● **ЧТО НУЖНО СДЕЛАТЬ**
Подсчитайте строки материала, где встречается слово «automotive». Укажите только число.

Изображения страниц и извлечённый из них текст

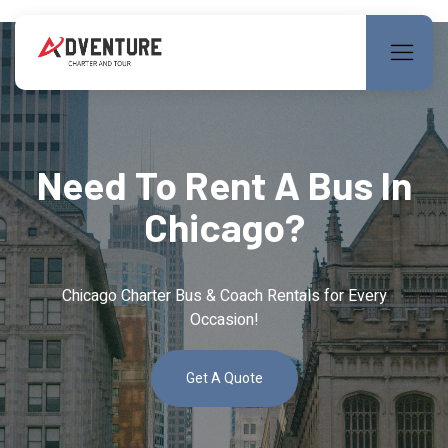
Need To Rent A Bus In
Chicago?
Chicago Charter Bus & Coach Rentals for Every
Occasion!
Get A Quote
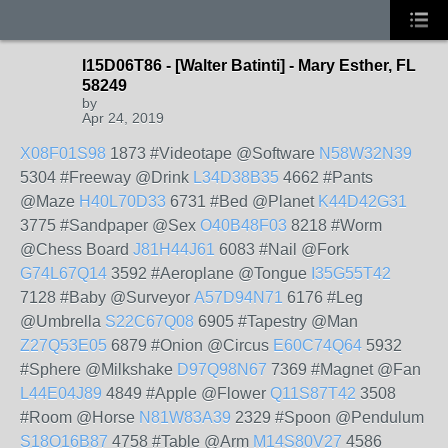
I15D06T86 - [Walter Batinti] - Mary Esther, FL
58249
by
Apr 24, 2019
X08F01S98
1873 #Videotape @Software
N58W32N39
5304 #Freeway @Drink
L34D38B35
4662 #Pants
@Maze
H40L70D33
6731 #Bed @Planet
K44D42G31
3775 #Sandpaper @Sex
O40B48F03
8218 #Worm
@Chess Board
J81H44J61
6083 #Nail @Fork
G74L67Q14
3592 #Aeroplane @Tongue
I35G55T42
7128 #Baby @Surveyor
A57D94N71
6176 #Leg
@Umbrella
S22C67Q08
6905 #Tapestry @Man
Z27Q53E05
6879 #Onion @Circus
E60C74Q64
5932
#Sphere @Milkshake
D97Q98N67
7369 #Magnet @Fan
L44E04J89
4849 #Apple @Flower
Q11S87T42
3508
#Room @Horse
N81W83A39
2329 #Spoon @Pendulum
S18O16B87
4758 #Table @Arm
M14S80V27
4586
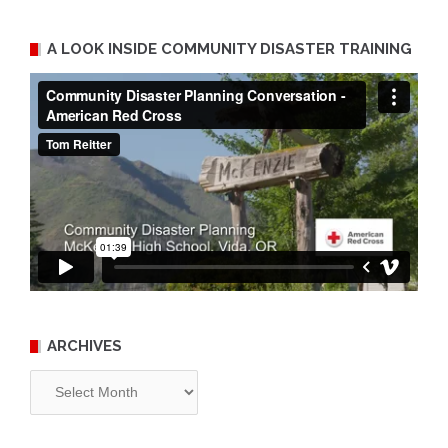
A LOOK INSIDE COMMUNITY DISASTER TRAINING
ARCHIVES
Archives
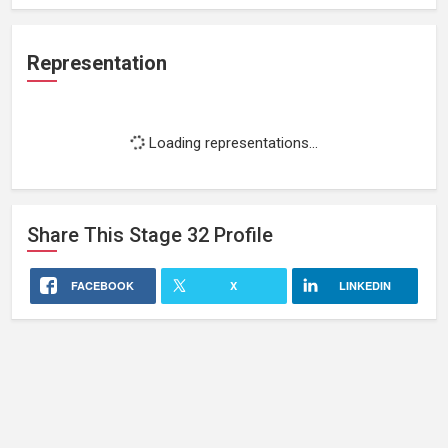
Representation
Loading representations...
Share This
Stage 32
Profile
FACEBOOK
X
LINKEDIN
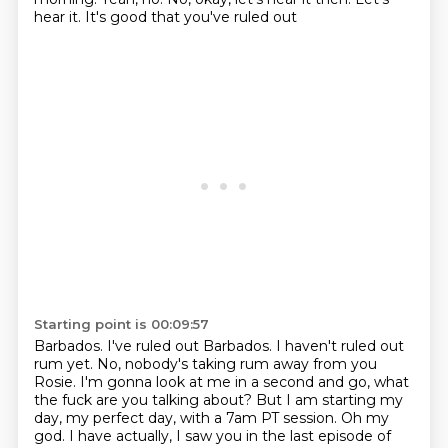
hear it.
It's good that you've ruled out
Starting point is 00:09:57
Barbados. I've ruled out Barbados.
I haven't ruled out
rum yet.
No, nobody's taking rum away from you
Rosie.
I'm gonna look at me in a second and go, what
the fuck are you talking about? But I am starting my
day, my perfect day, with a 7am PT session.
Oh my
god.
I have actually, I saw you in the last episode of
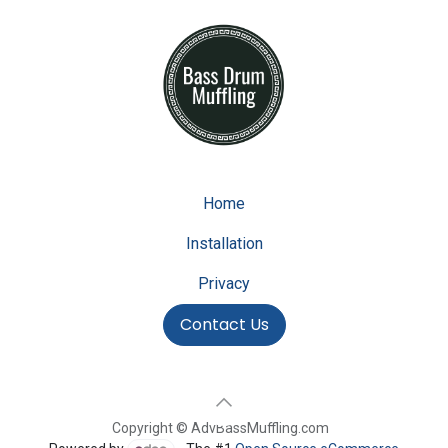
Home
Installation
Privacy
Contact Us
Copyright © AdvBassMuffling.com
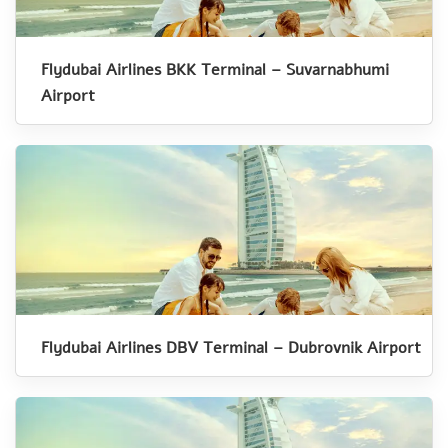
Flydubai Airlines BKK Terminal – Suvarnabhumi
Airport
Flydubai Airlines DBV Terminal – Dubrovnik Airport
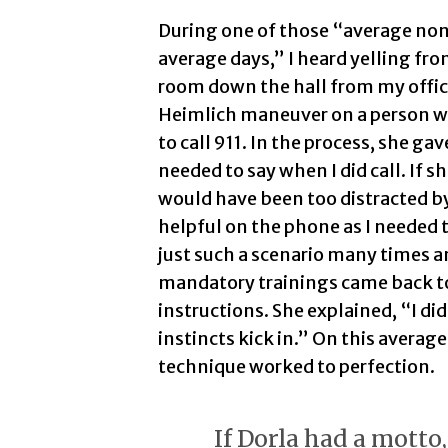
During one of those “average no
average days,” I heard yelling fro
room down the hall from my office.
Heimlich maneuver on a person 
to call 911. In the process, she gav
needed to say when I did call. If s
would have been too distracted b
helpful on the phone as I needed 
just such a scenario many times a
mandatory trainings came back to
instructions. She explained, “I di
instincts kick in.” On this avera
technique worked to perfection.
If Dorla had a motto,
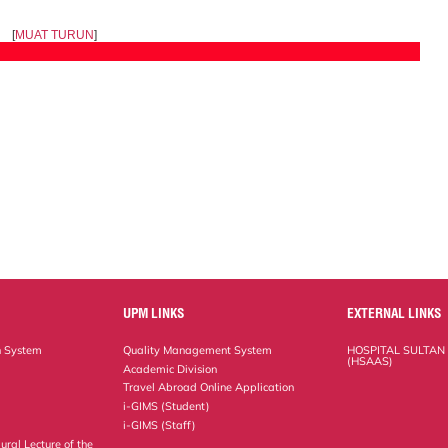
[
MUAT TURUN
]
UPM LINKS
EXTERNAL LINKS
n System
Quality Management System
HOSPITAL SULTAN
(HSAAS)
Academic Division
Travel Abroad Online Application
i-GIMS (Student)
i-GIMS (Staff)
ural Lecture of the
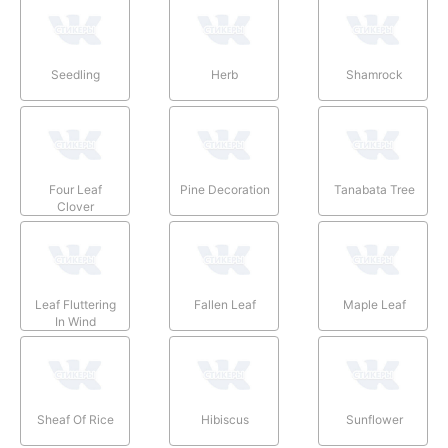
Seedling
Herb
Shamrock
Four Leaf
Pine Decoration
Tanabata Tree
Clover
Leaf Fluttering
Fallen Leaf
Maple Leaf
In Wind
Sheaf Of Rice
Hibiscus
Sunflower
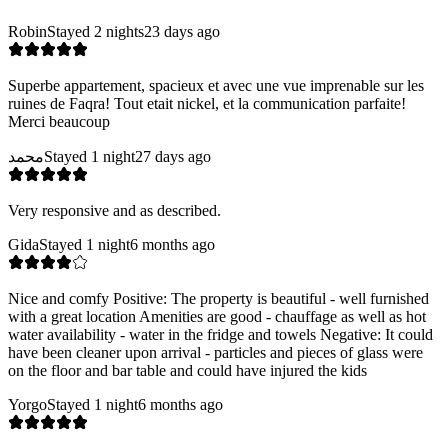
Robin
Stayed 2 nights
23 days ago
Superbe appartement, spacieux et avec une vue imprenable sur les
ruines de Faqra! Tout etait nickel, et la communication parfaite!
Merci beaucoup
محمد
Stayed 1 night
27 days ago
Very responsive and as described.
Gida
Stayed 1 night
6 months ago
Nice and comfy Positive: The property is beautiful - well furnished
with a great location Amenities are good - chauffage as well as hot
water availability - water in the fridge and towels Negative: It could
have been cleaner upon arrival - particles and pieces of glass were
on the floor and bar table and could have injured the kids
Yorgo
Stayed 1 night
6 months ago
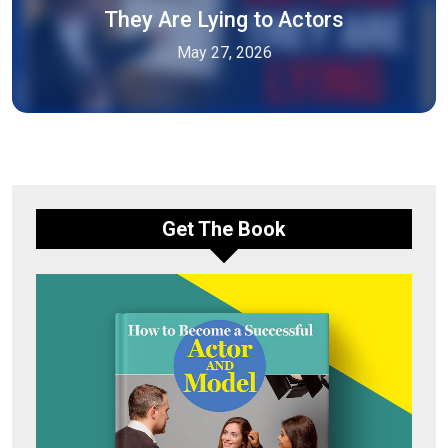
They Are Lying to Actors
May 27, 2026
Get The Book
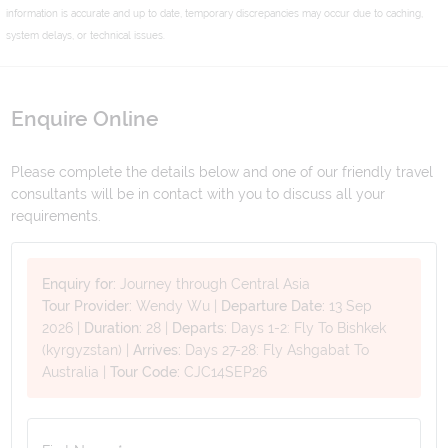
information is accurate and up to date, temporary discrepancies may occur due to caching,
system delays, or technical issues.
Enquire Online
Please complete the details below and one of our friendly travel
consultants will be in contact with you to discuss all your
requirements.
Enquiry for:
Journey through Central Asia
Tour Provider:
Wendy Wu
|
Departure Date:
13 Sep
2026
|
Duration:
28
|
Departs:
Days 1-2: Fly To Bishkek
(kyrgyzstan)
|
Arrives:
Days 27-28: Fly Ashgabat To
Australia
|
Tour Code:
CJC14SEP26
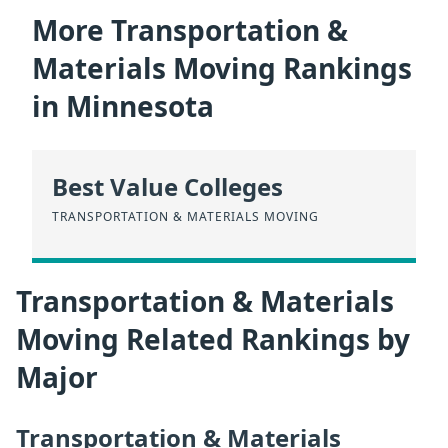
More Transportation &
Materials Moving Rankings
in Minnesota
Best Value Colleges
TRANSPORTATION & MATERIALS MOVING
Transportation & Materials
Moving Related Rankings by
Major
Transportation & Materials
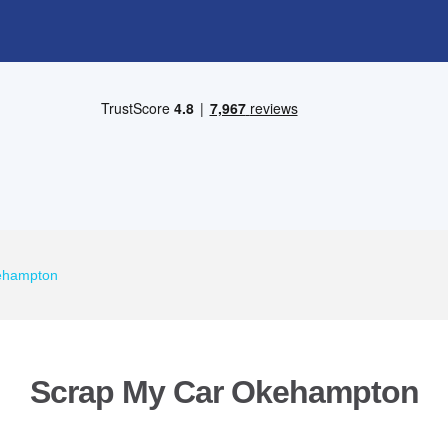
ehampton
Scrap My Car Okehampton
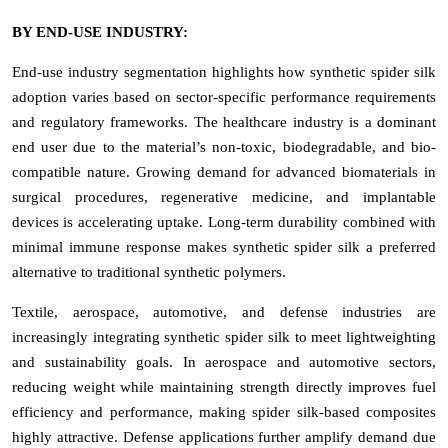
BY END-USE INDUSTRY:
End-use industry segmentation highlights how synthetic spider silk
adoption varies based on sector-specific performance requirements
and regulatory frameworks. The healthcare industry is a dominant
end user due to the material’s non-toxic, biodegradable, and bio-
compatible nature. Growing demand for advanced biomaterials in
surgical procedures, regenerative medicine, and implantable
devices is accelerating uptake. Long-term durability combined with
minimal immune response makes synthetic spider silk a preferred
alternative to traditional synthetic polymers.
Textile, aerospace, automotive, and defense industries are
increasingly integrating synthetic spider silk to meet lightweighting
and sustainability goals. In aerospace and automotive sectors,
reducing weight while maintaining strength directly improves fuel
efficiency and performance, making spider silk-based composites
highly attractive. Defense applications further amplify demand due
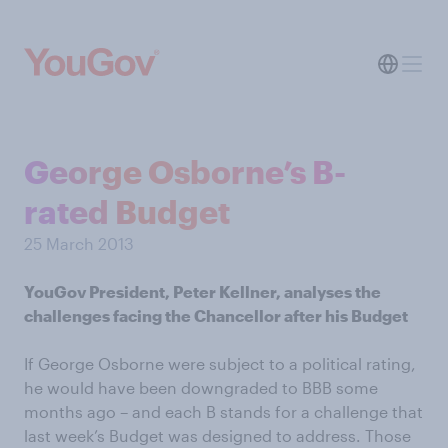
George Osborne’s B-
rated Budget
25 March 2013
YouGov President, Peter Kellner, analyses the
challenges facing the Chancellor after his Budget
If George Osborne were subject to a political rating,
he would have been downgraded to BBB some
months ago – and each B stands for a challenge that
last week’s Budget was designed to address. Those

● **ОТВЕТ**
2